[Passage — start]
Angle to HSS Moment Connection 4

[SixkHz]

I'm reviewing the connection for a cantilevered L3x3x0.5" angle welded to the side of an HSS6x4x0.25". There is a load at the tip of the angle resulting in a moment at the interface of the angle and wall of the HSS (see attached sketch).

The angle strength is fine, and the weld is fine, but I'm having trouble trying to check the plastification of the HSS wall.

I tried using the AISC Design Guide 24 assuming just the vertical leg of the angle is effective (ie. acts like a transverse plate), but the plate formulas only cover axial load, not moment. I also tried using the HSS to HSS moment connection formulas (again considering only the vertical leg of the angle), but the Hb/Bb ratio is < 0.5.

Any help would be appreciated.
[Passage — finish]
[Information shown — start]
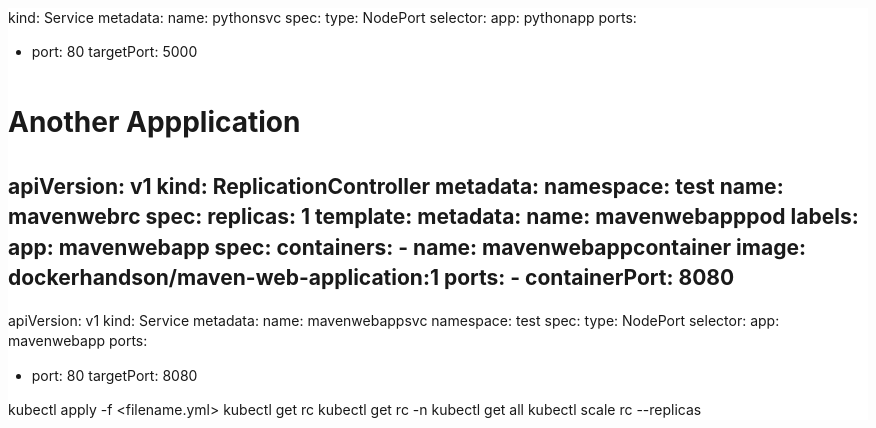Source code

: kind: Service
metadata:
  name: pythonsvc
spec:
  type: NodePort
  selector:
    app: pythonapp
  ports:
  - port: 80
    targetPort: 5000
	


# Another Appplication
apiVersion: v1
kind: ReplicationController
metadata:
  namespace: test
  name: mavenwebrc
spec:
  replicas: 1
  template:
    metadata:
      name: mavenwebapppod
      labels:
        app: mavenwebapp
    spec:
      containers:
      - name: mavenwebappcontainer
        image: dockerhandson/maven-web-application:1
        ports:
        - containerPort: 8080
---
apiVersion: v1
kind: Service
metadata:
  name: mavenwebappsvc
  namespace: test
spec:
  type: NodePort
  selector:
    app: mavenwebapp
  ports:
  - port: 80
    targetPort: 8080
    	
kubectl apply -f <filename.yml>
kubectl get rc 
kubectl get rc -n <namespace>
kubectl get all
kubectl scale rc <rcName> --replicas <noOfReplicas>
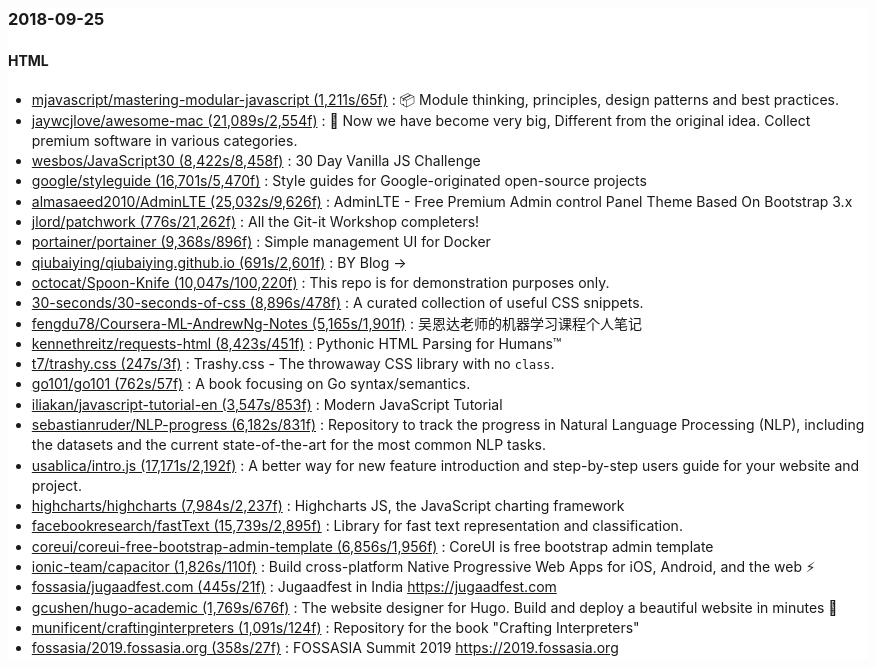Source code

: ### 2018-09-25

#### HTML
* [mjavascript/mastering-modular-javascript (1,211s/65f)](https://github.com/mjavascript/mastering-modular-javascript) : 📦 Module thinking, principles, design patterns and best practices.
* [jaywcjlove/awesome-mac (21,089s/2,554f)](https://github.com/jaywcjlove/awesome-mac) :  Now we have become very big, Different from the original idea. Collect premium software in various categories.
* [wesbos/JavaScript30 (8,422s/8,458f)](https://github.com/wesbos/JavaScript30) : 30 Day Vanilla JS Challenge
* [google/styleguide (16,701s/5,470f)](https://github.com/google/styleguide) : Style guides for Google-originated open-source projects
* [almasaeed2010/AdminLTE (25,032s/9,626f)](https://github.com/almasaeed2010/AdminLTE) : AdminLTE - Free Premium Admin control Panel Theme Based On Bootstrap 3.x
* [jlord/patchwork (776s/21,262f)](https://github.com/jlord/patchwork) : All the Git-it Workshop completers!
* [portainer/portainer (9,368s/896f)](https://github.com/portainer/portainer) : Simple management UI for Docker
* [qiubaiying/qiubaiying.github.io (691s/2,601f)](https://github.com/qiubaiying/qiubaiying.github.io) : BY Blog ->
* [octocat/Spoon-Knife (10,047s/100,220f)](https://github.com/octocat/Spoon-Knife) : This repo is for demonstration purposes only.
* [30-seconds/30-seconds-of-css (8,896s/478f)](https://github.com/30-seconds/30-seconds-of-css) : A curated collection of useful CSS snippets.
* [fengdu78/Coursera-ML-AndrewNg-Notes (5,165s/1,901f)](https://github.com/fengdu78/Coursera-ML-AndrewNg-Notes) : 吴恩达老师的机器学习课程个人笔记
* [kennethreitz/requests-html (8,423s/451f)](https://github.com/kennethreitz/requests-html) : Pythonic HTML Parsing for Humans™
* [t7/trashy.css (247s/3f)](https://github.com/t7/trashy.css) : Trashy.css - The throwaway CSS library with no `class`.
* [go101/go101 (762s/57f)](https://github.com/go101/go101) : A book focusing on Go syntax/semantics.
* [iliakan/javascript-tutorial-en (3,547s/853f)](https://github.com/iliakan/javascript-tutorial-en) : Modern JavaScript Tutorial
* [sebastianruder/NLP-progress (6,182s/831f)](https://github.com/sebastianruder/NLP-progress) : Repository to track the progress in Natural Language Processing (NLP), including the datasets and the current state-of-the-art for the most common NLP tasks.
* [usablica/intro.js (17,171s/2,192f)](https://github.com/usablica/intro.js) : A better way for new feature introduction and step-by-step users guide for your website and project.
* [highcharts/highcharts (7,984s/2,237f)](https://github.com/highcharts/highcharts) : Highcharts JS, the JavaScript charting framework
* [facebookresearch/fastText (15,739s/2,895f)](https://github.com/facebookresearch/fastText) : Library for fast text representation and classification.
* [coreui/coreui-free-bootstrap-admin-template (6,856s/1,956f)](https://github.com/coreui/coreui-free-bootstrap-admin-template) : CoreUI is free bootstrap admin template
* [ionic-team/capacitor (1,826s/110f)](https://github.com/ionic-team/capacitor) : Build cross-platform Native Progressive Web Apps for iOS, Android, and the web ⚡️
* [fossasia/jugaadfest.com (445s/21f)](https://github.com/fossasia/jugaadfest.com) : Jugaadfest in India https://jugaadfest.com
* [gcushen/hugo-academic (1,769s/676f)](https://github.com/gcushen/hugo-academic) : The website designer for Hugo. Build and deploy a beautiful website in minutes 🚀
* [munificent/craftinginterpreters (1,091s/124f)](https://github.com/munificent/craftinginterpreters) : Repository for the book "Crafting Interpreters"
* [fossasia/2019.fossasia.org (358s/27f)](https://github.com/fossasia/2019.fossasia.org) : FOSSASIA Summit 2019 https://2019.fossasia.org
[Information shown — finish]
- [Set of tasks]:
- 1) In the forum post on the angle-to-HSS connection, which load do the plate formulas in AISC Design Guide 24 cover, according to the writer?
- 2) Translate this sentence from the forum post on the angle-to-HSS connection into Spanish: "The angle strength is fine, and the weld is fine, but I'm having trouble trying to check the plastification of the HSS wall."

- [Solutions for each task]:
- 1) They cover only axial load, not moment.

- 2) La resistencia del angular está bien, y la soldadura está bien, pero tengo problemas al intentar verificar la plastificación de la pared del HSS.